Geraldine and her colleague Rob Pliskin, from the United States, will be presenting at the festival on the power of horses to catalyze post-traumatic growth, which refers to the positive personal changes resulting from a person’s struggle to deal with trauma and its psychological consequences.
Rob is an EAGALA Advanced Professional who worked as program director at the Equine Pathfinders Foundation. Rob has partnered with horses to help children, youth, and adults find personal strength and healing in places as far apart as northern Israel and the Appalachian counties of Ohio.
“I am humbled to hold space for the horses as they do their healing work with whole, strong, combat veterans nevertheless missing arms and legs; abused men, women, and youth discovering and recovering their hidden beauty; and lifelong foster children longing for a connected life.

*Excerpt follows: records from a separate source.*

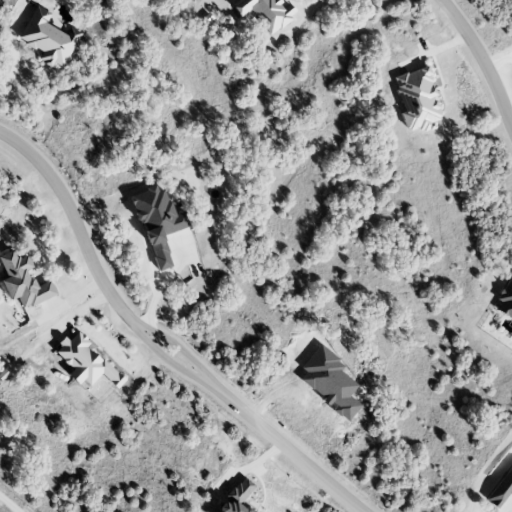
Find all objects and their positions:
building: (264, 12)
building: (47, 37)
road: (12, 50)
road: (483, 62)
building: (416, 99)
road: (74, 223)
building: (157, 223)
road: (174, 266)
building: (22, 280)
building: (506, 301)
road: (150, 310)
road: (178, 348)
building: (85, 360)
road: (166, 362)
road: (286, 449)
building: (500, 488)
building: (237, 497)
road: (9, 503)
road: (511, 511)
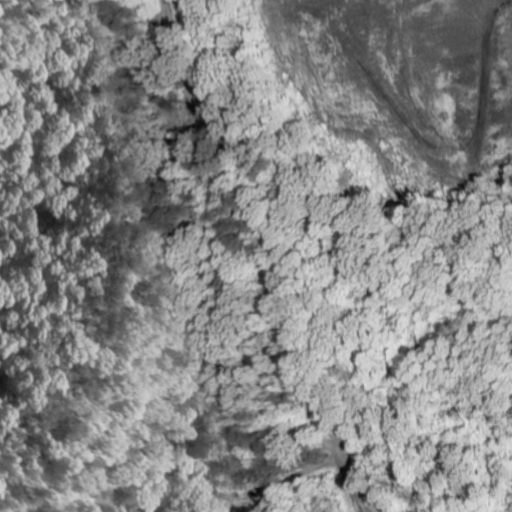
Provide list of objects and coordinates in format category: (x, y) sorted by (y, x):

“I marvel as the horses lead them from despair, anxiety, and grief to the self-worth, trust, and empathy they get stepping into the world to build new and fruitful relationships.”
Connecting humans and horses is at the heart of the mission of the Equine Pathfinders Foundation.
“People are doing so many amazing things together with horses around the world,” adds Rosemary.
“The festival is an opportunity for them to come together and support each other. We wanted to create a place where people inspired by horses could share ideas and celebrate the human-horse relationship.”
The festival’s three days will consist of hands-on workshops and seminars on how to get certified in equine-assisted learning, what people can learn from horses about running a business, liberty horse training, holistic horse care, animal communication, yoga and horses, and more.
Numbers for the festival, held an hour west of Auckland, are limited to 200.